Situações precárias não são escolhas, mas uma consequência da falta de oportunidades oferecidas a travestis e transexuais. É um reflexo da negligência estatal, da discriminação sistemática, da ausência de uma rede de apoio efetiva e de uma sociedade em que a sobrevivência muitas vezes exige renunciar a dignidade.
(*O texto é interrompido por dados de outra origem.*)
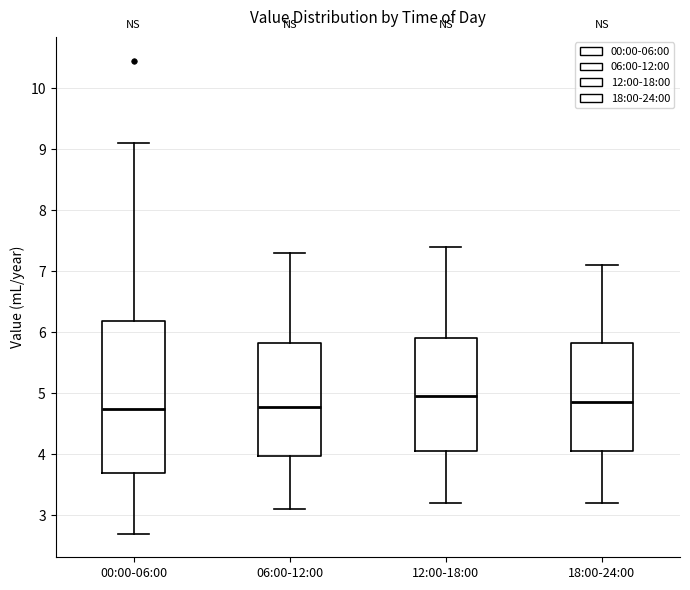

Reading left to right, read every box against the y-axis: the position of its median line, the range the box covers, and the ends of its whiskers. The values are not printed on the chart, so give them approximately, as read against the axis.

00:00-06:00: median 4.7, box 3.7 to 6.2, whiskers 2.7 to 9.1
06:00-12:00: median 4.8, box 4.0 to 5.8, whiskers 3.1 to 7.3
12:00-18:00: median 5.0, box 4.1 to 5.9, whiskers 3.2 to 7.4
18:00-24:00: median 4.9, box 4.1 to 5.8, whiskers 3.2 to 7.1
Neste contexto, a decisão da Justiça Federal de incluir perguntas sobre orientação sexual e identidade de gênero no Censo Demográfico, por exemplo, seria um vislumbre de progresso em um horizonte vasto de desafios. Entretanto, a falta de abordagem técnica e metodológica do IBGE revelou uma indiferença sistemática à coleta de dados. O procedimento feito de maneira correta poderia iluminar a verdadeira extensão de indicadores importantes para construir um cenário de atenção e políticas públicas voltadas à população trans no Brasil.
Contexto penitenciário
A violência enfrentada pela população de travestis e transexuais é agravada nos presídios devido à institucionalização da violência e da discriminação. Os agentes policiais frequentemente carecem de preparo para lidar com questões relacionadas ao gênero, as tratando como seres desumanos e desconsiderando por completo suas identidades. Isso muitas vezes ocorre ao negar-lhes o direito à autodeterminação de gênero, um direito já consolidado e reconhecido no julgamento da ADI 4275 pelo Supremo Tribunal Federal (STF).
A Associação Nacional de Travestis e Transexuais (ANTRA) compartilhou informações coletadas por meio da pesquisa denominada “TransBrasil: Um olhar acerca do perfil de Travestis e Transexuais no sistema prisional”, realizada pela instituição no primeiro semestre de 2021 em sete estados do país. De acordo com a pesquisa, a cor da pele das pessoas trans privadas de liberdade, em sua maioria, é negra (preta ou parda), algo em torno de 85% dos casos e têm baixa escolaridade. O dossiê concluiu que as estruturas de poder que moldam o modelo de reorganização social por meio das prisões transformam as travestis e outras pessoas trans, especialmente as negras e racializadas, em uma espécie de limbo existencial, onde são submetidas à anulação pela precarização.
Em um levantamento divulgado pelo Ministério da Mulher, Família e Direitos Humanos, observou-se que o índice de travestis e mulheres transexuais entre 18 e 29 anos em privação de liberdade é de 46,2%. Na faixa entre 30 e 45 anos, esse número sobe para 50%, enquanto aquelas acima dos 45 anos representam 3,8%. Contudo, ainda existe uma carência de dados governamentais mais abrangentes livres da perspectiva binária para retratar o panorama carcerário em suas diversas perspectivas de gênero.
Dia da Visibilidade Trans
Em janeiro de 2024, a primeira ‘Marsha’ Trans Brasil acontecerá em Brasília, no dia 28. Promovida pela ANTRA, a iniciativa busca realizar a maior ocupação já feita pela comunidade no país. Em comemoração aos 20 anos do Dia da Visibilidade Trans no Brasil, celebrado em 29 de janeiro, a organização convida pessoas trans, travestis e pessoas aliadas a se unirem.
A visibilidade trans não pode ser uma mera formalidade estatística, deve ser um chamado à ação. A mudança real exige uma crítica honesta das instituições sobre políticas e mentalidades perpetuadoras da violência contra pessoas trans no Brasil. A luta não é apenas contra a intolerância, mas contra a complacência permite que essa intolerância floresça. Urge uma reavaliação profunda, não apenas das leis, mas da consciência coletiva.